* [SUPPLIED TEXT]:
○ ○ ○ ○ ○ ○ ○
Academic journal article Economics, Management and Financial Markets

Development of Western European States through a Common Industrial Policy

Academic journal article Economics, Management and Financial Markets

Development of Western European States through a Common Industrial Policy

Article excerpt

1. Introduction

Development supposes structural changes: the production of goods with new technologies and the transfer of resources from the traditional to the newer activities. This is, according to Dani Rodrik (Rodrik, 2007), based upon:

-diversification rather than specialization;

-industrial activities;

-structural changes in the industrial sector;

-models of specialization whose foundation is not the factor endowment;

-exportation of complex industrial products, with high added value;

-unconventional convergence of innovative industrial producers.

According to Dani Rodrik, development is based upon industrialization. If the macroeconomic foundations are ensured (economic stability and operational markets), the structural transformations occur involuntarily, and the resources are directed towards the place where their contribution to the national product is maximal (Rodrik, 2007). The interest for the industrial policy comes from the following factors:

-the industrial sector, in some of the countries, plays the role of an engine of economic growth, thus needing measures to stimulate the demand, to improve infrastructure, to provide technological equipment, to support companies, especially the small and medium enterprises;

-the necessity to reorient the natural and financial resources towards priority fields;

-the correction of structural disequilibrium in economy, by shifting emphasis from the financial to the production sector, among other means;

-the promotion of activities with high added value;

-the raise of the demographic pressure, etc.
○ ○ ○ ○ ○ ○ ○
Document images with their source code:
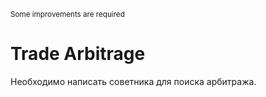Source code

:<sub> Some improvements are required </sub>
# Trade Arbitrage
Необходимо написать советника для поиска арбитража.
○ ○ ○ ○ ○ ○ ○
* [LIST OF TASKS]:
(a) Answer these from the industrial policy excerpt above the rows:
(i) What does development rest on, according to Dani Rodrik?
(ii) Which does the excerpt favor, diversification or specialization?
(iii) What two things make up the macroeconomic foundations that must be ensured?
(b) Please transcribe the stretch of the industrial policy excerpt from "-industrial activities;" through "innovative industrial producers.".

* [LIST OF ANSWERS]:
(a)
(i) Industrialization
(ii) Diversification
(iii) Economic stability and operational markets

(b)
-industrial activities;

-structural changes in the industrial sector;

-models of specialization whose foundation is not the factor endowment;

-exportation of complex industrial products, with high added value;

-unconventional convergence of innovative industrial producers.